The way I understand the BH information paradox is that because we think that a black hole has no hair meaning properties that we can observe are limited to charge, mass and angular momentum, and because information cannot be destroyed, the existence of hawking radiation suggests a paradox. And following this there are solutions that information is preserved on the surface of a BH which is the holographic principle. 
However a curious thought arises and that is if the universe really cares about preserving information on a global scale, why is it impossible to think that Hawking radiation just might not random i.e. the radiation leaking out the surface of a black hole preserves information but we are just unable to piece it together due to the vast temporal differences that might exist between radiation that talks about a teapot that fell in? If one collects all the radiation that the BH emitted since its creation to end, one might find the teapot information in it, kind of like finding a birthday in the digits of pi.

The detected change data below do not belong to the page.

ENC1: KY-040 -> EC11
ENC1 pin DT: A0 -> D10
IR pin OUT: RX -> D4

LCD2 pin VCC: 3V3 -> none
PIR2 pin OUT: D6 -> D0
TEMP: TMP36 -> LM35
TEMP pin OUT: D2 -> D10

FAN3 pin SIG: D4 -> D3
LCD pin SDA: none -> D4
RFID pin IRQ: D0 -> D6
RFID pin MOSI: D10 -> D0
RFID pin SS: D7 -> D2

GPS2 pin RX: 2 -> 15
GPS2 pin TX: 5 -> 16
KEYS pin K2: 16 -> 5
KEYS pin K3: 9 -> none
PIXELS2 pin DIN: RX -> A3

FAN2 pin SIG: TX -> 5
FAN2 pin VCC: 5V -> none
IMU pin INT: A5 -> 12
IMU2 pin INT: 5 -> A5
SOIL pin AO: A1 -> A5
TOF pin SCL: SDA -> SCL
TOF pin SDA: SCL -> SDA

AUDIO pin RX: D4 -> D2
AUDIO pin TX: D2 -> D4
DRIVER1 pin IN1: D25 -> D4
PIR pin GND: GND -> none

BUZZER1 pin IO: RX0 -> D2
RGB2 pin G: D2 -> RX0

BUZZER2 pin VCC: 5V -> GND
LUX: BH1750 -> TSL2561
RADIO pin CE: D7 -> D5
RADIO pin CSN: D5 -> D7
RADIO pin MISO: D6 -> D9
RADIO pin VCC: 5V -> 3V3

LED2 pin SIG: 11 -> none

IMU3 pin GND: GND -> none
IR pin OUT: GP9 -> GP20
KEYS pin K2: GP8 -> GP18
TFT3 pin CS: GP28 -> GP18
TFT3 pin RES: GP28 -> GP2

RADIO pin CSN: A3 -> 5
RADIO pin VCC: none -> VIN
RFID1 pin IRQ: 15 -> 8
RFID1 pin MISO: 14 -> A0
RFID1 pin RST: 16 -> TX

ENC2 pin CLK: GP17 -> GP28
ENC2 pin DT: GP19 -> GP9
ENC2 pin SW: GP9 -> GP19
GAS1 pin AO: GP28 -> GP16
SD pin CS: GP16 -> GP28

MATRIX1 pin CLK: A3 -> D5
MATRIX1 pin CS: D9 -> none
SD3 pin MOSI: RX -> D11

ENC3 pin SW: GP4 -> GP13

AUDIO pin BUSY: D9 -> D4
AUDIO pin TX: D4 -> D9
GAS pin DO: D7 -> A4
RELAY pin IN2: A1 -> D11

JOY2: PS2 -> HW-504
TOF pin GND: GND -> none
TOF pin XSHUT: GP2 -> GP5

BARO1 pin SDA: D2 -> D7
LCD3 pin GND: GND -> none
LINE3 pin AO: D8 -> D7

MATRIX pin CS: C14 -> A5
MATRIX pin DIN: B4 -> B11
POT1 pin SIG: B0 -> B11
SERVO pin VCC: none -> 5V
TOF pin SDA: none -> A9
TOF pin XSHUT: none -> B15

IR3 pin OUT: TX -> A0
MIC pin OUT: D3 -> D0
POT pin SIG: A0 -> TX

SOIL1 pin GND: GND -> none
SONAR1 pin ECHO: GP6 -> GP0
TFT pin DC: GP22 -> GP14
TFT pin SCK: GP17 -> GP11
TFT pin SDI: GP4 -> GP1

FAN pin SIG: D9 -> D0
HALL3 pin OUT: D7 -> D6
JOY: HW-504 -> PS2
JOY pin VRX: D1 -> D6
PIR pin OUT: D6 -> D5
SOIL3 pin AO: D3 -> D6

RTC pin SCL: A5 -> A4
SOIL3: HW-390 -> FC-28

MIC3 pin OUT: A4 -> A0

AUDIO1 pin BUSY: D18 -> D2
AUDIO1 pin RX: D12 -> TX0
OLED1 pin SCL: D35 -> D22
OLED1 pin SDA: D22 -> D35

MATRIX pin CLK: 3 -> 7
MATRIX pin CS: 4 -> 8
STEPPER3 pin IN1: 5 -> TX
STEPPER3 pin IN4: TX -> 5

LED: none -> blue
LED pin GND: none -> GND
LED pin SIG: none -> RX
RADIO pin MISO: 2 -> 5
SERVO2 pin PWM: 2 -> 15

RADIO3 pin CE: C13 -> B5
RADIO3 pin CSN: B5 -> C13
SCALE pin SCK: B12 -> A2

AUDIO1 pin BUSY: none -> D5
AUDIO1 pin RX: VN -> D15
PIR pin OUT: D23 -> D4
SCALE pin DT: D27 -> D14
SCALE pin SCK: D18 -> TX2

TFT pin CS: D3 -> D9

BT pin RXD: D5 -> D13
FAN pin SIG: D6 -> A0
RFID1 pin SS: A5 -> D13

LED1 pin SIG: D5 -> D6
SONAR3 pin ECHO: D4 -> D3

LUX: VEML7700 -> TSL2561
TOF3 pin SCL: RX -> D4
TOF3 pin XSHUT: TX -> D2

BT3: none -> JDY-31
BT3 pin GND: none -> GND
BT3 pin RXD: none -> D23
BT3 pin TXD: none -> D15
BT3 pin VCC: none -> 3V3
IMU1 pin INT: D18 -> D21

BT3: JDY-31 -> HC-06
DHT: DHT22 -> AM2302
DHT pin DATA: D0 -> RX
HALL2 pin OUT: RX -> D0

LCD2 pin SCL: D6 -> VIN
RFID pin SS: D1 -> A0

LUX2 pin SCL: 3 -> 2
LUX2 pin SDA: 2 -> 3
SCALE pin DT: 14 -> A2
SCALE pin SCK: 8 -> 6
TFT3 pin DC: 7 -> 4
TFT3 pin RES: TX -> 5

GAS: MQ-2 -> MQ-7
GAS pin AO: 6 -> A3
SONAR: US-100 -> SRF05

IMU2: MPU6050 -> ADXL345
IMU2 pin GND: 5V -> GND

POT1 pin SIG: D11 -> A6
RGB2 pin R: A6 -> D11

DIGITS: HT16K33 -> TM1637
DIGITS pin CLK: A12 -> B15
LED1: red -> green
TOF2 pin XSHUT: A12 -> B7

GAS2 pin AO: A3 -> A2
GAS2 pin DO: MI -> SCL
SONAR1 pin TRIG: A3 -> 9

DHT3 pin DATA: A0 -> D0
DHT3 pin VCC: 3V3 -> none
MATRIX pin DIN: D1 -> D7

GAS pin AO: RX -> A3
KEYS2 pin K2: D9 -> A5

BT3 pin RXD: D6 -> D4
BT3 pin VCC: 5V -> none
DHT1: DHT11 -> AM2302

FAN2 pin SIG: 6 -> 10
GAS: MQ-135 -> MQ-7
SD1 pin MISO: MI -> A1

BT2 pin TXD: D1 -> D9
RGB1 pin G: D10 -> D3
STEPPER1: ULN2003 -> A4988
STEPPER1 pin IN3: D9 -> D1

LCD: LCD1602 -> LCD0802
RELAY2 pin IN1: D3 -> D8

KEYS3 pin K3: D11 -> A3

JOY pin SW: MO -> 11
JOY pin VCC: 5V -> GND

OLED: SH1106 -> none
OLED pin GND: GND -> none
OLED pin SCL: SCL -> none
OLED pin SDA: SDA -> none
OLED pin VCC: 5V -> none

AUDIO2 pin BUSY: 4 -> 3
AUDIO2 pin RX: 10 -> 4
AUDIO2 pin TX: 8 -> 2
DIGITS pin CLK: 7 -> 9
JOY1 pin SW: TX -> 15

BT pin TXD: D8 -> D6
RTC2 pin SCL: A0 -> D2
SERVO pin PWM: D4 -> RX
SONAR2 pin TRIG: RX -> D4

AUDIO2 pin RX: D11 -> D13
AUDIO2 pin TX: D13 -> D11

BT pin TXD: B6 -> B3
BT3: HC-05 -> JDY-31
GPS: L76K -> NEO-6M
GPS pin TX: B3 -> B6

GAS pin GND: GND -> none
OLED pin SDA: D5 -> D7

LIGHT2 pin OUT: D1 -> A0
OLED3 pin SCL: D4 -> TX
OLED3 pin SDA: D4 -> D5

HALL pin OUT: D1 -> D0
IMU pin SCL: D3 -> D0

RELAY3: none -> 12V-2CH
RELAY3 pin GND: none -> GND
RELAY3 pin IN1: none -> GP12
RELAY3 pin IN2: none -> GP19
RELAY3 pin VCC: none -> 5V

I know this poses a difficult theoretical challenge where one has to propose a mechanism that would span the entire age of the universe till its cessation to show that information really is conserved but that's all it is, a theoretical challenge. Maybe it is a viable model that does away the need for a BH having soft hair on its surface and give us a more robust understanding of quantum randomness. 
 A: We have never measured Hawking radiation from a black hole so we don't know if it is random or not.
In Hawking's original treatment the radiation is random, but Hawking's model is a semiclassical model that treats the spacetime background as fixed. There have been various other approaches suggested, many based on the AdS/CFT model for black holes, and in these the radiation is not random but does carry information. Hawking himself concluded that AdS/CFT models were a good reason to suppose that the radiation carries information.
But these are just models, and none of them have been confirmed by experiment. Hawking's model has the advantage that it is based on known and well understood physics, and few physicists doubt that it is basically correct. But the approximations used in Hawking's model may well be responsible for the lack of information in the radiation he predicts. By contrast the AdS/CFT models are based on untested theories and I suspect most of us regard them as speculative at best.
So the bottom line is that we simply don't know whether the radiation carries any information or not.